Servings: 4 portion(s)

Ingredients for Steps of Danish summer belly in sage and serano ham, spicy tomato compote as well as anise mushrooms

0.5dlWhite balsamic vinegar
0.5Red chili
0.5bundleSage
1twigAnise hyssop
1Small piece of ginger
1dlTomato juice
2cloveGarlic
2tbspSugar
20Anise mushrooms
6slicesSerano ham
6Tomatoes
600gRed Roebuck. Mallet or the back fillet, trimmed
8Small carrots

Instructions for Steps of Danish summer belly in sage and serano ham, spicy tomato compote as well as anise mushrooms

To prepare the Steps of Danish summer belly in sage and serano ham, spicy tomato compote as well as anise mushrooms recipe, please follow these instructions:

The salva balancers and comes into ice water on which it is dripped. Lay the Serano ham out on a piece of film, then the siphoned sage leaves come hereafter the summer bow, now rolled tight.

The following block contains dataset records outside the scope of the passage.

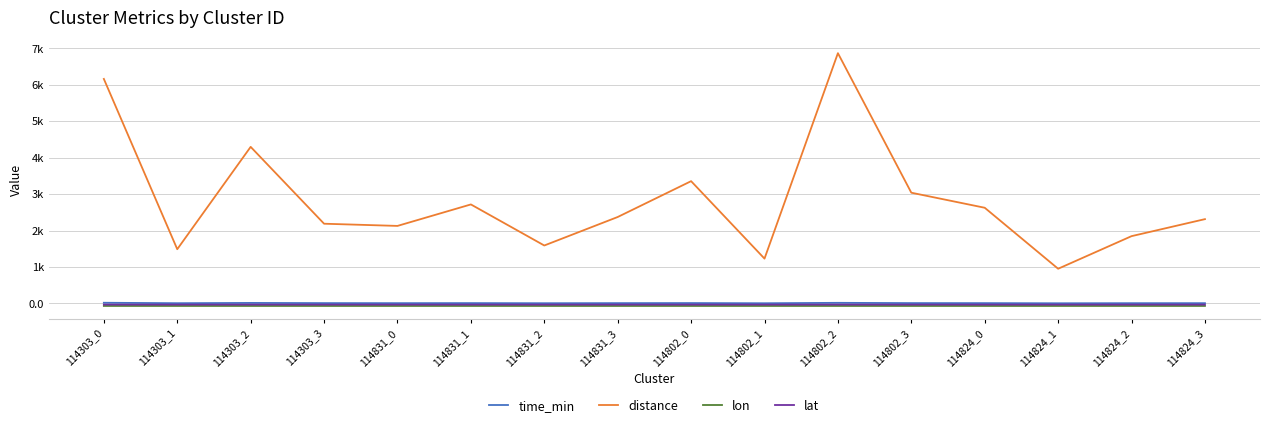

Which label corresponds to the largest value in the chart?

114802_2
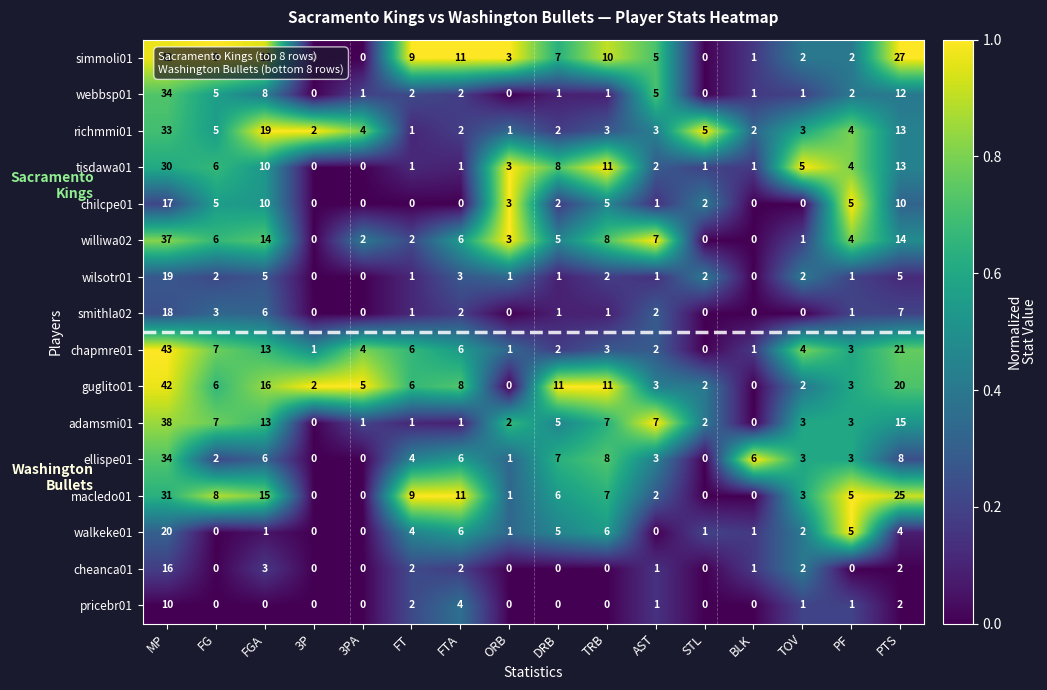

What is the difference between the highest and lowest values at STL?

5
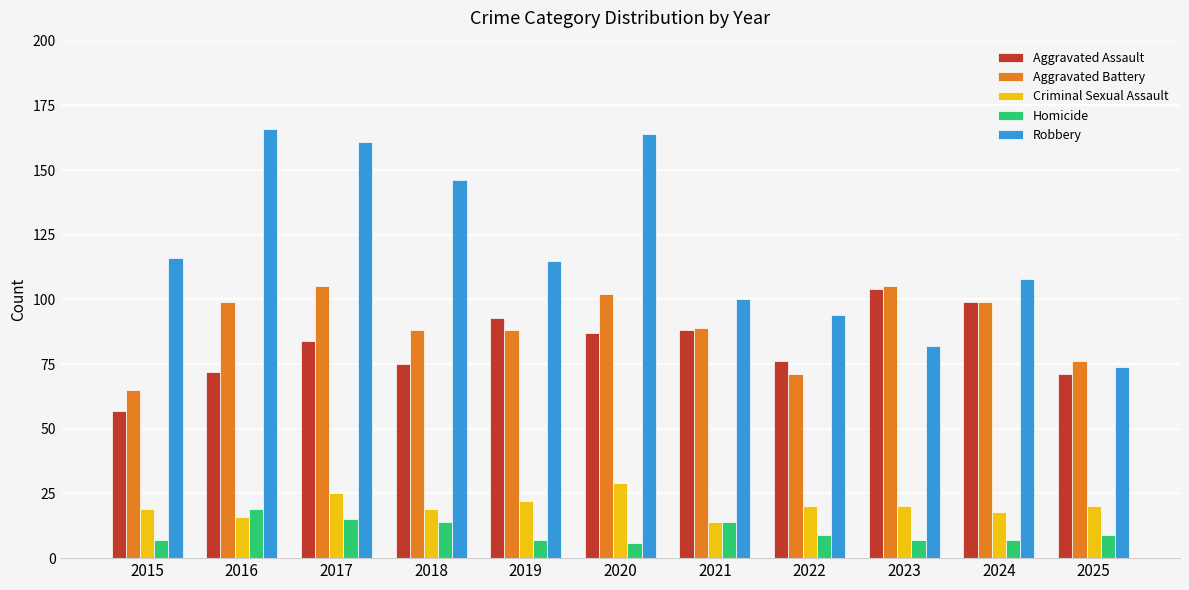

How many bars are there in each group?

5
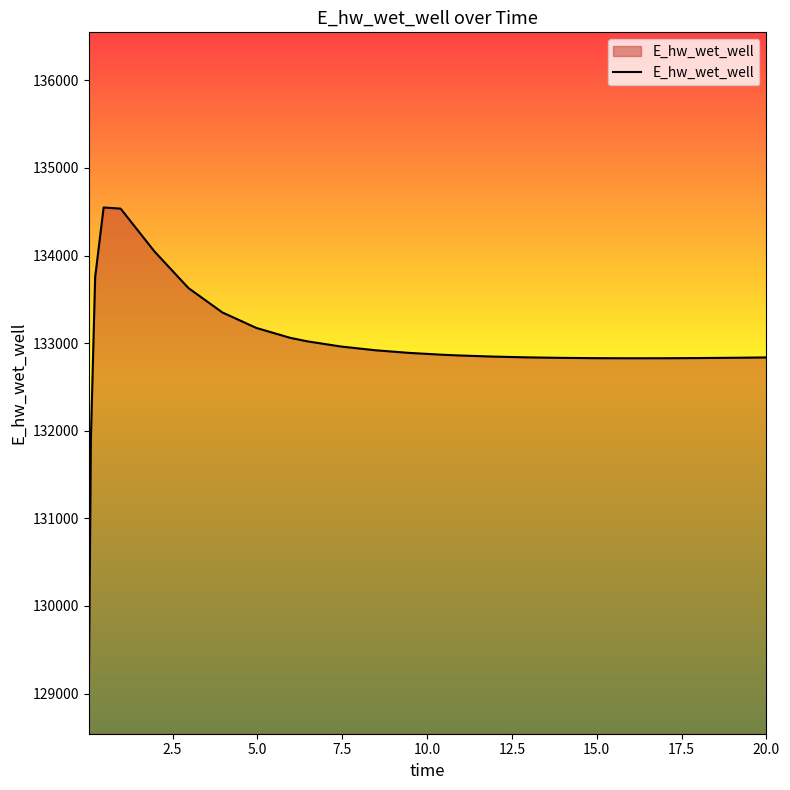

What is the greatest value displayed?

134548.7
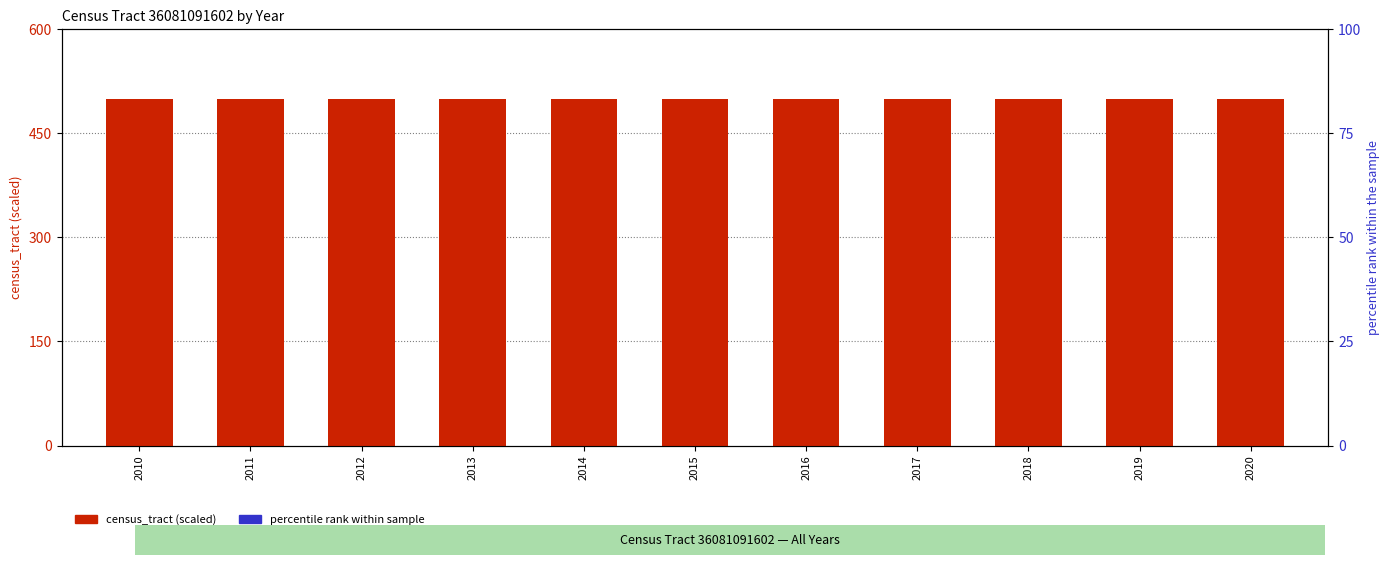

Is the value of percentile rank within sample at 2010 greater than the value of census_tract (scaled) at 2016?

No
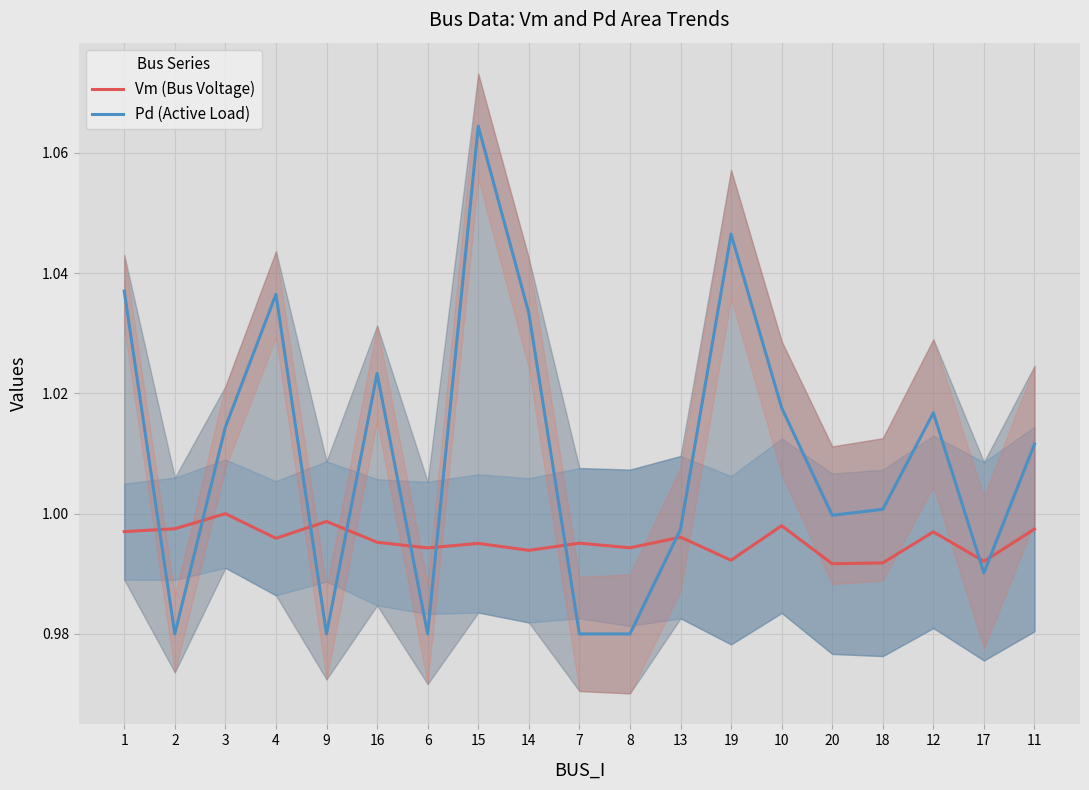

Is it true that Pd (Active Load) equals 1.0 at 3?

True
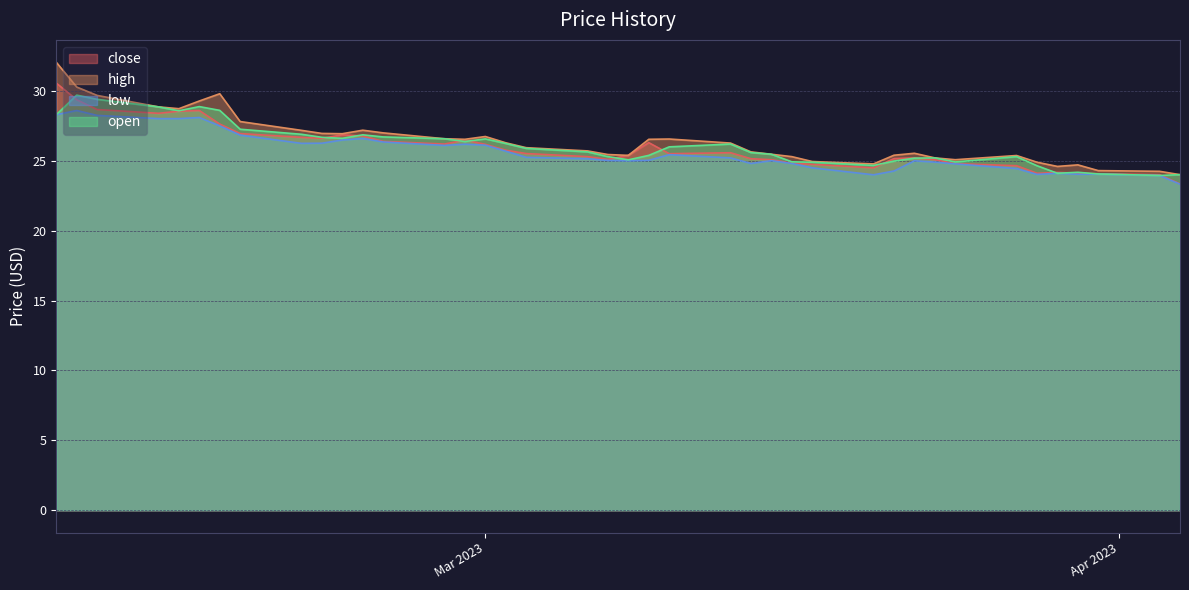

What is the maximum value for close?

30.6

The film is removed and the bowl is now cooked in a 180 ° C hot oven for approx. 10-15 minutes depending on the size of the meat rests before cutting.

Spicy tomato potatoes:
The tomatoes balancers and skins and kernels are removed. Combine the skin and kernels with the tomato juice, sugar the carambolic and add white balsamic vinegar. And the sifted tomato juice, pour this liquid over the tomatoes, which is in a refractory dish, bring garlic, chilli and ginger in. The ginger must be large It can easily be removed again. Stannanol and baked in the oven at 150 degrees for 1 hour. Remove the ginger and seal the liquid from. The baked tomatoes are blended with chilli and garlic, returned to the tomato juice and cooked to half, seasoned with salt and pepper, if necessary. More chili.

Anissvampe:
The carrots are steamed in lightly salted water, the mushrooms are halved and roasted, seasoned with aniseed icecream.

Serve with new little potatoes and red wine sauce.